Finnish Prime Minister Alexander Stubb visited Korea last week to invigorate bilateral ties in a broad range of areas, from winter sports to green technology.
The Finnish delegation attended a summit, forum and exhibition from Nov. 19-22, facilitating trade and investment in arctic development, energy infrastructure, shipbuilding, security and education.
A welcome reception for select diplomats, businessmen and journalists was held at the Finnish Embassy in Seoul, last Wednesday.
The 46-year-old wunderkind from Helsinki told reporters that he was delighted to visit Korea on his first official tour of Asia. He said his first visit had been in 1997, when he was a doctoral student attending a seminar on international relations.
“Finland and Korea share many similarities, such as our belief in sovereignty, democracy and the market economy,” Stubb said in a private interview with The Korea Herald at the embassy. Finns and Koreans also have “similar mentalities,” shaped by their hard-won identities through independence struggles.
Finnish Prime Minister Alexander Stubb (right) and Finnish Ambassador to Korea Matti Heimonen pose at the Finnish Embassy in Seoul last Wednesday. (Joel Lee/The Korea Herald)
Finland remained in the “gray zone” between the East and the West during the Cold War, Stubb said. Sandwiched between powerful Sweden and Russia, it had to balance its strategic and economic interests by remaining neutral and flexible.
Equally “realistic” was Finland’s decision to immediately join the European Union after the fall of the Soviet Union, and the country has “not looked back since,” according to Stubb.
The prime minister said that Finland benefitted greatly from the Korea-EU free trade agreement, which went into force in July 2011; the trade volume between Korea and Finland reached $1.7 billion last year.
“The more free trade there is, the better it is for both countries,” Stubb said. “Forty percent of our gross domestic product comes from international trade.”
With multilateral trade agreements falling out of favor throughout the world, Finland looked to make bilateral agreements with the European Union and third-party countries, he added.
Stubb said that his government has been making concerted efforts to shore up the economy by giving seed money to up-and-coming companies and lowering the corporate tax from 26 to 20 percent.
“The less state intervention, the better for businesses,” Stubb said, stressing that it is the private sector that feeds growth in Finland.
Regarding Finnish telecommunications company Nokia’s decline in recent years, Stubb noted that Nokia has reinvented itself as a global networks provider, becoming the largest foreign networks company in Korea.

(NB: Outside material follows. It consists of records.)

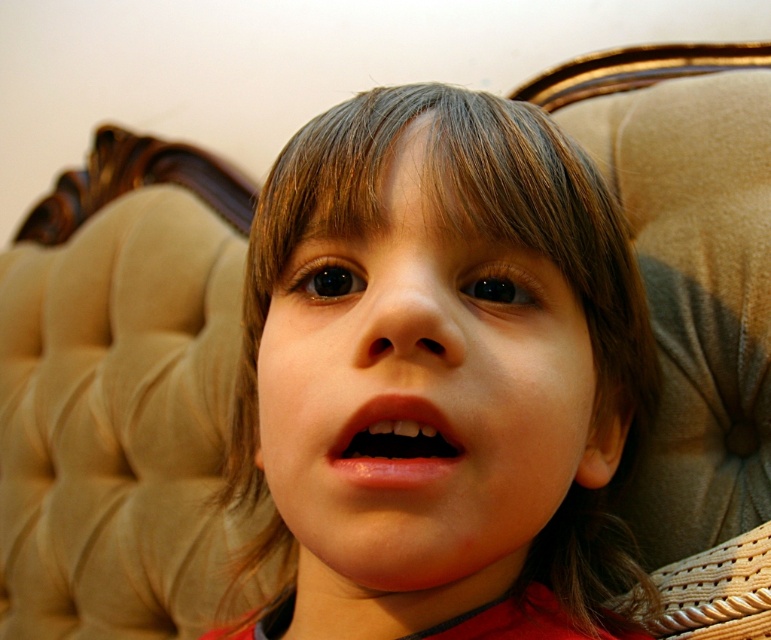
Question: Which of the following is the closest to the observer?

Choices:
 (A) (497, 305)
 (B) (436, 445)

Answer: (B)

Question: Among these objects, which one is farthest from the camera?

Choices:
 (A) smooth skin face at center
 (B) pink glossy lips at center

Answer: (B)

Question: From the image, what is the correct spatial relationship of smooth skin face at center in relation to pink glossy lips at center?

Choices:
 (A) above
 (B) below

Answer: (A)

Question: Does smooth skin face at center have a larger size compared to pink glossy lips at center?

Choices:
 (A) yes
 (B) no

Answer: (A)

Question: Which of the following is the closest to the observer?

Choices:
 (A) (379, 480)
 (B) (534, 275)

Answer: (A)

Question: From the image, what is the correct spatial relationship of smooth skin face at center in relation to pink glossy lips at center?

Choices:
 (A) left
 (B) right

Answer: (B)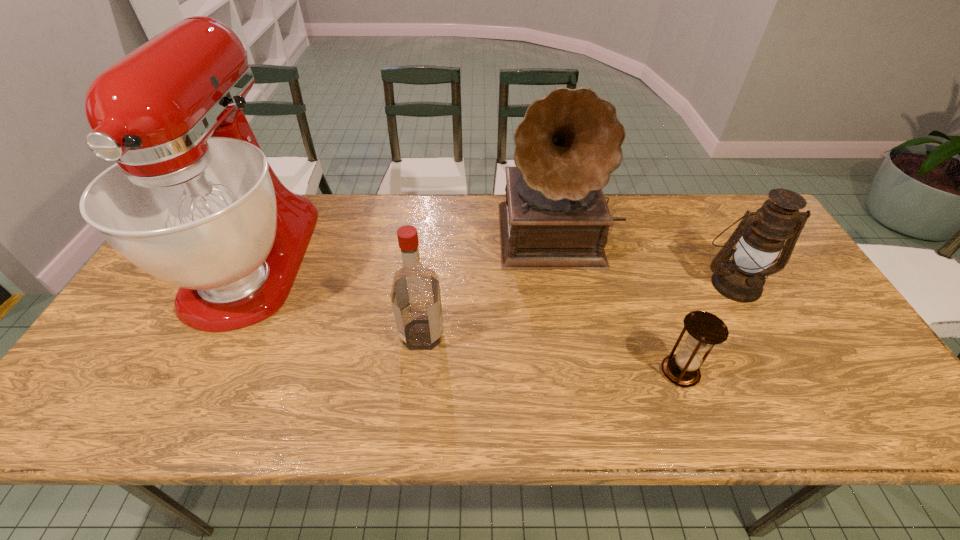
Locate an element on the screen. The width and height of the screenshot is (960, 540). the tallest object is located at coordinates (192, 200).

At what (x,y) coordinates should I click in order to perform the action: click on the leftmost object. Please return your answer as a coordinate pair (x, y). The width and height of the screenshot is (960, 540). Looking at the image, I should click on click(192, 200).

At what (x,y) coordinates should I click in order to perform the action: click on record player. Please return your answer as a coordinate pair (x, y). The height and width of the screenshot is (540, 960). Looking at the image, I should click on 555,217.

This screenshot has width=960, height=540. What are the coordinates of `liquor` in the screenshot? It's located at (415, 295).

The height and width of the screenshot is (540, 960). Identify the location of oil lamp. (761, 234).

Locate an element on the screen. The image size is (960, 540). the shortest object is located at coordinates point(705,330).

You are a GUI agent. You are given a task and a screenshot of the screen. Output one action in this format:
    pyautogui.click(x=<x>, y=<y>)
    Task: Click on the nearest object
    The width and height of the screenshot is (960, 540).
    Given the screenshot: What is the action you would take?
    pyautogui.click(x=705, y=330)

The height and width of the screenshot is (540, 960). I want to click on vacant region located 0.100m at the attachment hub of the tallest object, so click(x=192, y=378).

I want to click on free spot located from the horn of the record player, so click(573, 296).

The height and width of the screenshot is (540, 960). I want to click on vacant space situated on the front-facing side of the liquor, so click(x=479, y=334).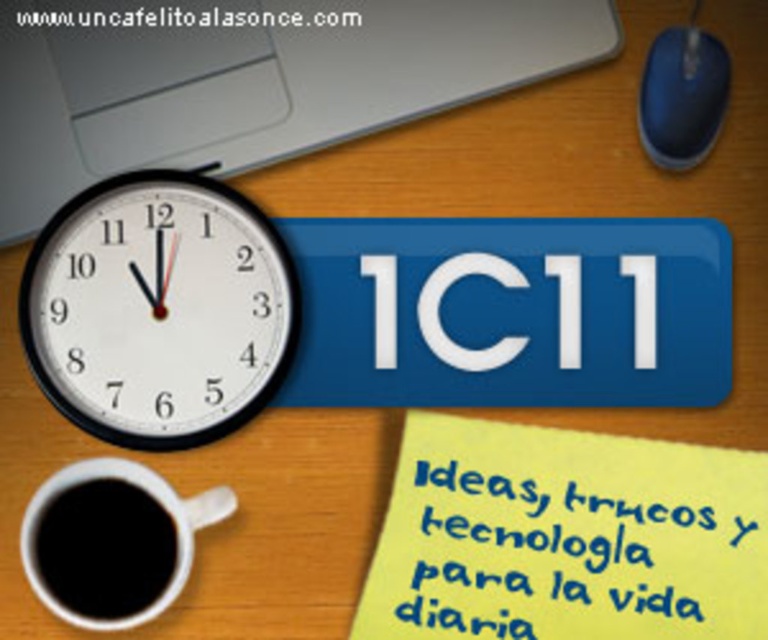
You are organizing your desk and want to place a new item between the blue plastic mouse at upper right and the white paper at upper center. Based on their current positions, where should you place the new item?

The blue plastic mouse at upper right is positioned on the right side of white paper at upper center, so the new item should be placed between them, to the right of the white paper at upper center and to the left of the blue plastic mouse at upper right.

You are organizing your desk and want to place a new item between the silver metallic laptop at upper left and the blue plastic mouse at upper right. Based on their positions, which object will the new item be closer to?

The new item will be closer to the silver metallic laptop at upper left because it is closer to the viewer compared to the blue plastic mouse at upper right.

You are standing at the position of the camera looking at the workspace. There are two points marked on the desk, point 1 at coordinates (644,112) and point 2 at coordinates (118,13). Which point is closer to you?

Point 1 at coordinates (644,112) is closer to the camera than point 2 at coordinates (118,13).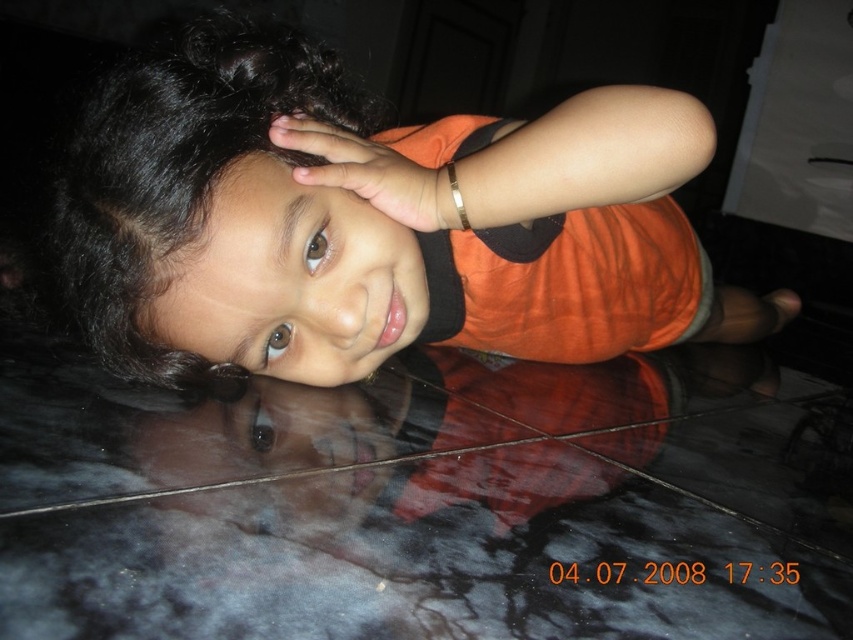
You are a photographer setting up for a portrait. You want to ensure the black curly hair at center is in focus. If your camera has a depth of field of 20 inches, will the hair be in focus?

The black curly hair at center is 23.49 inches from the viewer, which is beyond the camera depth of field of 20 inches. Therefore, the hair will not be in focus.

Nokia is working to build fifth-generation networks for the 2018 PyeongChang Winter Olympics.
In Finland, Nokia initiated a “bridge program,” supporting former employees who aim to launch new businesses. There is a vibrant entrepreneurial momentum that has sprung from the combined efforts of the government, entrepreneurs and venture capital.
The Start-up Sauna program by Aalto University supports new initiatives by students. The Finnish government runs the Innovation Mill program under the aegis of the Tekes public agency, providing 2.6 billion euros ($3.2 billion) in funding and assisting 3,500 venture companies a year.
Stubb, who has published numerous books, papers and columns on the European Union, also shared his views on Finnish education, widely regarded as the finest in the world.
“The strength of Finnish education is that everyone gets to start from the same playing field,” he said. “Teachers enjoy much autonomy to push each student forward. We let their potentials flourish.”
Based on his experience as a university professor before entering politics, Stubb said that it is important to ingrain curiosity, analytical thinking and expressive skills into the child. “Learning by rote is old-fashioned,” he said.
Investing in education is like “putting money in the bank,” according to Stubb. “It’s the best investment to make.” He emphasized that teachers in Finland are highly qualified, respected and well-paid.
Becoming a teacher in Finland is also competitive ― one of the requirements is a master’s degree. Stubb pointed out that Finnish students consistently topped the Program for International Student Assessment, a test of 15-year-old students in mathematics, science and reading.
The tall, energetic leader was previously a member of the European Parliament and minister of foreign affairs and foreign trade between 2008 and 2014. He was sworn in as the head of the government in June this year.
Stubb is known to be an avid golfer, marathon runner and ice hockey player, and a fluent speaker of Finnish, English, Swedish, German and French. He has over 14,000 followers on Twitter.
Stubb has publicly expressed liberal political views ― affirming his commitment to Europeanism, internationalism and multiculturalism. In addition to approving same-sex marriage, Stubb is a patron of Helsinki’s Pride Parade, a celebration of lesbian, gay, bisexual and transgender culture and pride.